Female inclusion in the vote, the only nationwide election in an absolute monarchy with no political parties and where activists are suppressed, was ordered by King Abdullah before his death in January. He also appointed women to the country’s 150-member Consultative Council and opened more areas of the labor market to them.
It remains to be seen how many women get elected in the 284 municipalities. Candidates are not allowed to address potential voters of the opposite sex but can use segregated halls with audio and visual links. Women aren’t allowed display their photos, so all candidates are banned from using them during the election, said Jedai Al-Qahtani, chairman of the municipal elections executive committee.
Among the 7,000 candidates, men outnumber women by about six to one. The female electorate is also dwarfed. Of the 1.48 million voters registered for the Dec. 12 ballot, 130,637 are women. The country has a population of about 28 million including foreign nationals, according to the CIA Factbook. It ranked 161st out of 167 countries in the Economist Intelligence Unit’s latest Democracy Index.

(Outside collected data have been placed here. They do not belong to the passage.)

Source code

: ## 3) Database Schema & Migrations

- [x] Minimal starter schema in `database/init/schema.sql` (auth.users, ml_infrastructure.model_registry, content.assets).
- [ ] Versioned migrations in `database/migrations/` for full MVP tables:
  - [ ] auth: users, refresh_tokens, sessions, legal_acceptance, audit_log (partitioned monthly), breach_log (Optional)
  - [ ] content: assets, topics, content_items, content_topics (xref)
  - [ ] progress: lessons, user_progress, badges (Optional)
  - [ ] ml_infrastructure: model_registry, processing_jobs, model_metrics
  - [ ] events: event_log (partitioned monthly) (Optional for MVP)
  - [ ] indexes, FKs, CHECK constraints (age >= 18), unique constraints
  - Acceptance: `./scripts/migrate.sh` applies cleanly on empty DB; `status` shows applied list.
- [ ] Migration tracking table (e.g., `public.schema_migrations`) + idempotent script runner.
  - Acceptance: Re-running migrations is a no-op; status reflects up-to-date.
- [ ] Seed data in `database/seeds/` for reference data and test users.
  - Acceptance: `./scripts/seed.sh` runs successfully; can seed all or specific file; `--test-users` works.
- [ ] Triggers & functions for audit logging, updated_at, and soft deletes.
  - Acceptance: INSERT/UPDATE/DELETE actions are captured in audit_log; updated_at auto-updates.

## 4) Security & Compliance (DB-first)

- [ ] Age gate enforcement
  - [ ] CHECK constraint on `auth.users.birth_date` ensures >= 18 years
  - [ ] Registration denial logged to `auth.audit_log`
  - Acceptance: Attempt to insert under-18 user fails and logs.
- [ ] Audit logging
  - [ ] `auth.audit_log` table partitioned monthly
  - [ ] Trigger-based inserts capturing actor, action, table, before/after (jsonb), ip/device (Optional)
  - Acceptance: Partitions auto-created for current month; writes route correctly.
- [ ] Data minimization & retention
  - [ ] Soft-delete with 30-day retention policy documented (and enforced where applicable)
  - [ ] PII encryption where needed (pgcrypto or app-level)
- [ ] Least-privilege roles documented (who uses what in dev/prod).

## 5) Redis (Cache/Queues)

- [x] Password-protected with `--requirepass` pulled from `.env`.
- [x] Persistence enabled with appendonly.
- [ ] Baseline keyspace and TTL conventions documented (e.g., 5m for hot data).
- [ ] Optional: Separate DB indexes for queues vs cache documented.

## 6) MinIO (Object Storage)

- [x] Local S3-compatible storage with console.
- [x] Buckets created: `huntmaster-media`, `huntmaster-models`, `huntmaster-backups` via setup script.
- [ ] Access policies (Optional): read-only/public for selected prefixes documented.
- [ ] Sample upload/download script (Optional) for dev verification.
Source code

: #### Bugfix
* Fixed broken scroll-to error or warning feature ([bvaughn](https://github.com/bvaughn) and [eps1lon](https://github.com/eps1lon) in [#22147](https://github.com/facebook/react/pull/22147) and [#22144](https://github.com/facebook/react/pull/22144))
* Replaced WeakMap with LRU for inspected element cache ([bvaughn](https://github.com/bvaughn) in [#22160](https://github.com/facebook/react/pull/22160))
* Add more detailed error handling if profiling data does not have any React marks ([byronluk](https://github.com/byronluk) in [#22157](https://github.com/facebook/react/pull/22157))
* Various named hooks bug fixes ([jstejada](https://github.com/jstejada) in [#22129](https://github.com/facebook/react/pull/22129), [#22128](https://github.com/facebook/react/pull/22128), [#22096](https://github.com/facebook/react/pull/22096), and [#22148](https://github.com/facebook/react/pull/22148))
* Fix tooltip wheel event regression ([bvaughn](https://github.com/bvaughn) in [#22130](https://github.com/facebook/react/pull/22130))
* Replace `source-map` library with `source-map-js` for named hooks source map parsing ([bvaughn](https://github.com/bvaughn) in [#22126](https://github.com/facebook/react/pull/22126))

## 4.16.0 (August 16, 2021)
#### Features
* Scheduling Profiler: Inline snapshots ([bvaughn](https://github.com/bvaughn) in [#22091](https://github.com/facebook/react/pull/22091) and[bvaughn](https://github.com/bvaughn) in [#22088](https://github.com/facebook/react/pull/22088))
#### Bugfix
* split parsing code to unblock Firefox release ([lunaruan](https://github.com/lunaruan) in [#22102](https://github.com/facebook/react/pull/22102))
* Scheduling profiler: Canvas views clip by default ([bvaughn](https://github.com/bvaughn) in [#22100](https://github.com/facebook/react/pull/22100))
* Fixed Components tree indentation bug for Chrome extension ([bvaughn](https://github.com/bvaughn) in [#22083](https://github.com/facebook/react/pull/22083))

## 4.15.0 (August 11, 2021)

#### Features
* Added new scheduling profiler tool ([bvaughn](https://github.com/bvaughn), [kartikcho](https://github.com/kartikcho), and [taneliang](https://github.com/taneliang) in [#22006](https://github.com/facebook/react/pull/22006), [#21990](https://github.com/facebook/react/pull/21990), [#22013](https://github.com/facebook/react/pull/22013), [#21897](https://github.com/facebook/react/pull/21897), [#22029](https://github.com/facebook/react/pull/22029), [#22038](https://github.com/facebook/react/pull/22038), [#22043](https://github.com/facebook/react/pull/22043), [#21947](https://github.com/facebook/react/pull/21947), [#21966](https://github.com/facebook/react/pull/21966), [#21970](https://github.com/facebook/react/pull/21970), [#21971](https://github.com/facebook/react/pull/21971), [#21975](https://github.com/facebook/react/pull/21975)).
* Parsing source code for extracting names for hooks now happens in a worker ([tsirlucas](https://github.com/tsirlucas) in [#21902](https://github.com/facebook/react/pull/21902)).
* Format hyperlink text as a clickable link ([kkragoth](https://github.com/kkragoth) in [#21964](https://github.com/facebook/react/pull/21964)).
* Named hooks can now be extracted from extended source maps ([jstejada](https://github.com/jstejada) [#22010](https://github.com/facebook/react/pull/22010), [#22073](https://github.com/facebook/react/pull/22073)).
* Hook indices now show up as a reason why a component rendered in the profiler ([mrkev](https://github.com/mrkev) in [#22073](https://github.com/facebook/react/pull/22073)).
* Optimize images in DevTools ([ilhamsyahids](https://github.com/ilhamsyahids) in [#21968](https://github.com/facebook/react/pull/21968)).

“The figures are good considering that these elections are a new concept to people,” Al-Qahtani said at a Dec. 6 press conference.
While the local councils have little power or influence, the polls are "important in the Saudi context," said Hatoon al-Fassi, a Saudi historian who is the general coordinator of Baladi campaign that’s working on women’s empowerment. "The councils will be the only institution that will reflect the decisions of all the people, not just half the population.”
Expanding women’s rights comes at a turbulent time for the nation dominated by the conservative Wahhabi brand of Sunni Islam.
As well as conflicts in Yemen and Syria, the kingdom is facing domestic financial challenges with the oil price close to $40, pushing the country into a deficit for the first time since 2009. Living and housing costs are rising while the government has delayed payments to government contractors and ordered a series of cost-cutting measures, including a freeze on new construction and bans on buying new vehicles or furniture.
To buoy the economy, female workers are entering the labor force in record numbers -- a surge of 48 percent since 2010, though they still only make up 16 percent of Saudis with jobs, last year’s official labor report showed.
At least the election represents more progress, says Riyadh voter Sarah Sulaiman.
"To be honest, I’m not entirely sure I understand the elections," the 29-year-old said. But going "into those voting booths and casting my vote is a big step forward for women. It’s nice to feel like your voice, your opinion matters."